### WHAT TO PRODUCE
Whenever a line below includes the string "drag", show it.

□ □ □ □ □

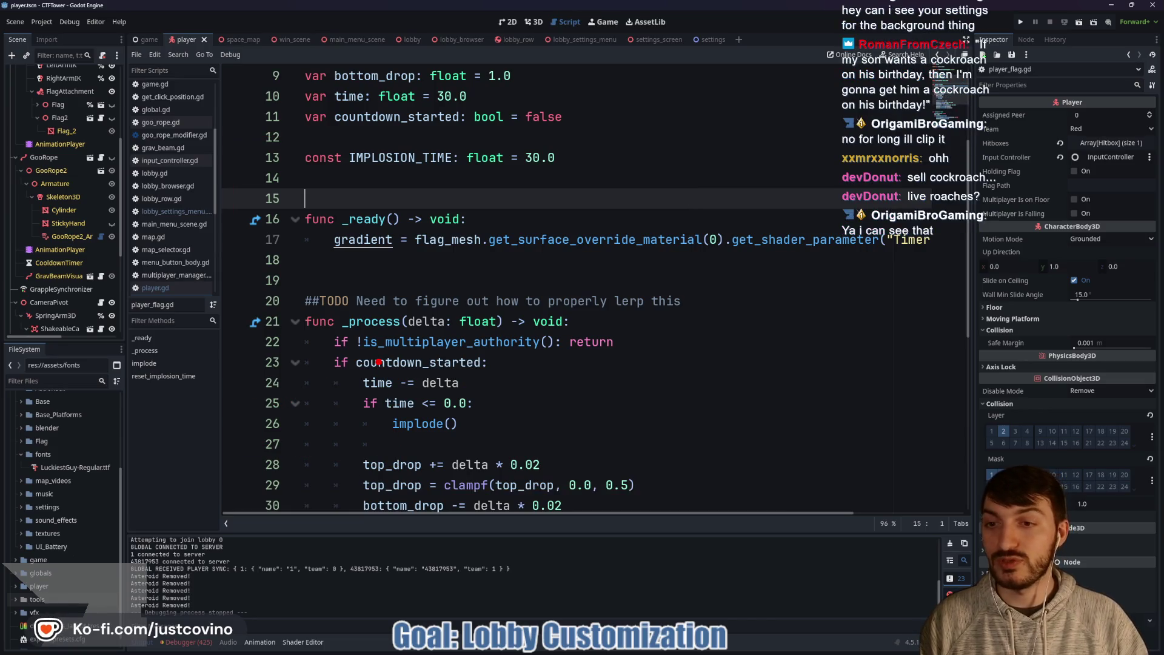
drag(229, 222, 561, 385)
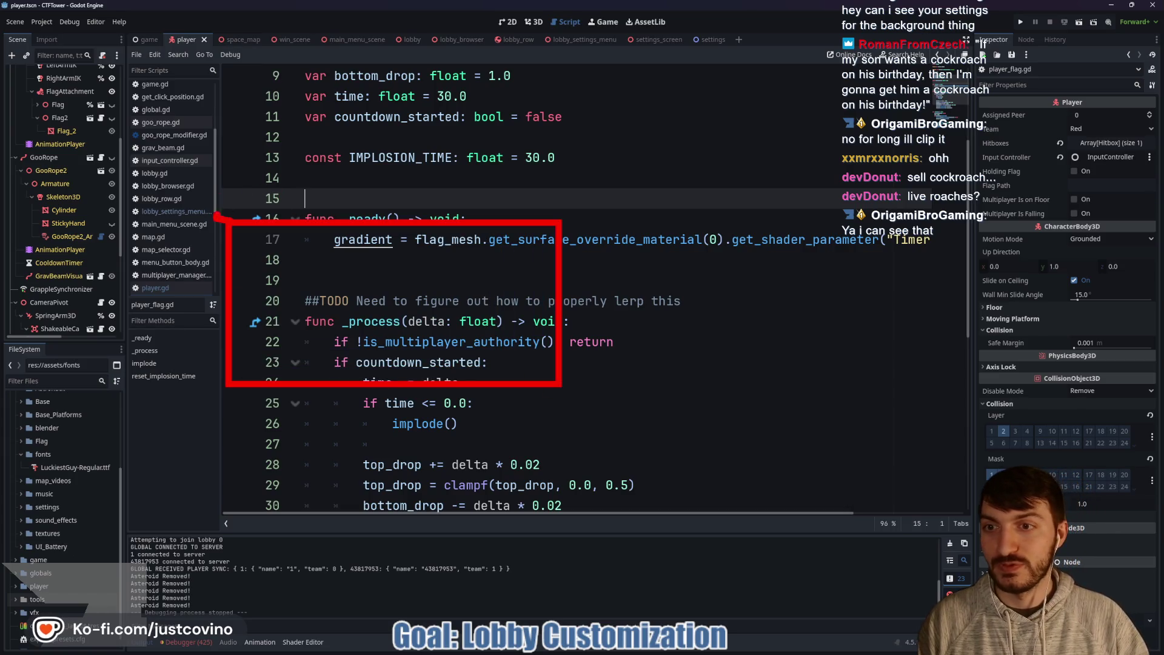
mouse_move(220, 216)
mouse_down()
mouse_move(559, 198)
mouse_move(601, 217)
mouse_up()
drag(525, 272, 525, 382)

□ □ □ □ □

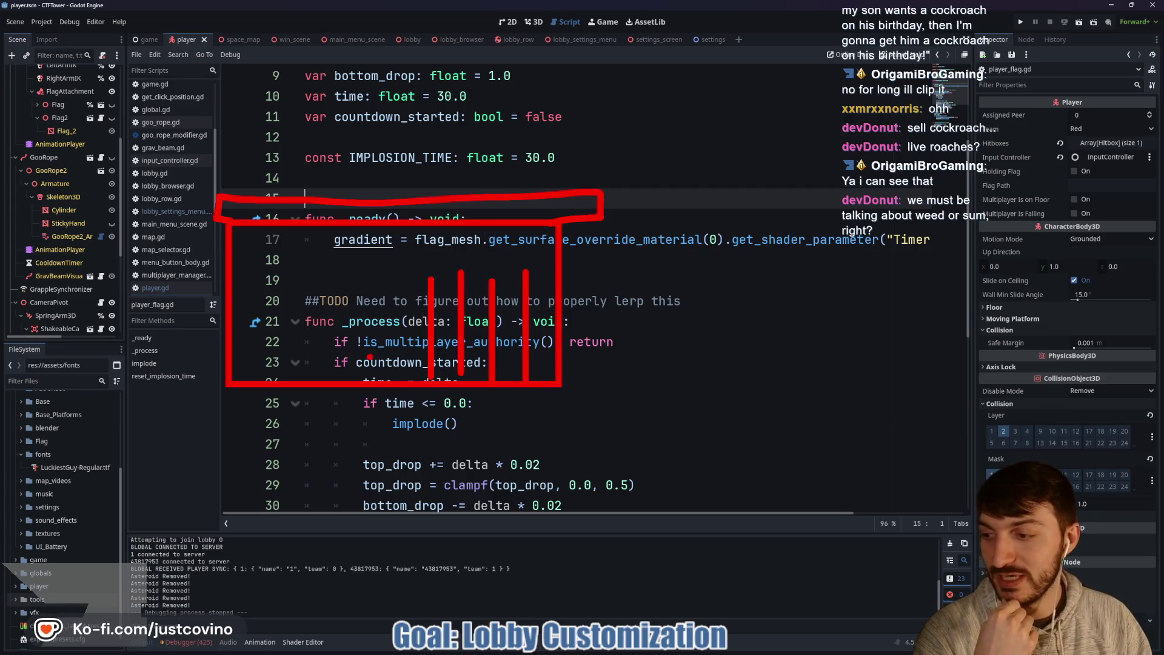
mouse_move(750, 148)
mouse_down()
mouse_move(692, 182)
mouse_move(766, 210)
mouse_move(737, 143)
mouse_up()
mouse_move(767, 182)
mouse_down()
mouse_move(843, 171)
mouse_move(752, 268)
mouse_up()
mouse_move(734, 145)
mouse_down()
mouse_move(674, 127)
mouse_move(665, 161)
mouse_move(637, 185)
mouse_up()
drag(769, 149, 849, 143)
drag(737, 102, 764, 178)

□ □ □ □ □

### REPLY
drag(229, 222, 561, 385)
drag(525, 272, 525, 382)
drag(769, 149, 849, 143)
drag(737, 102, 764, 178)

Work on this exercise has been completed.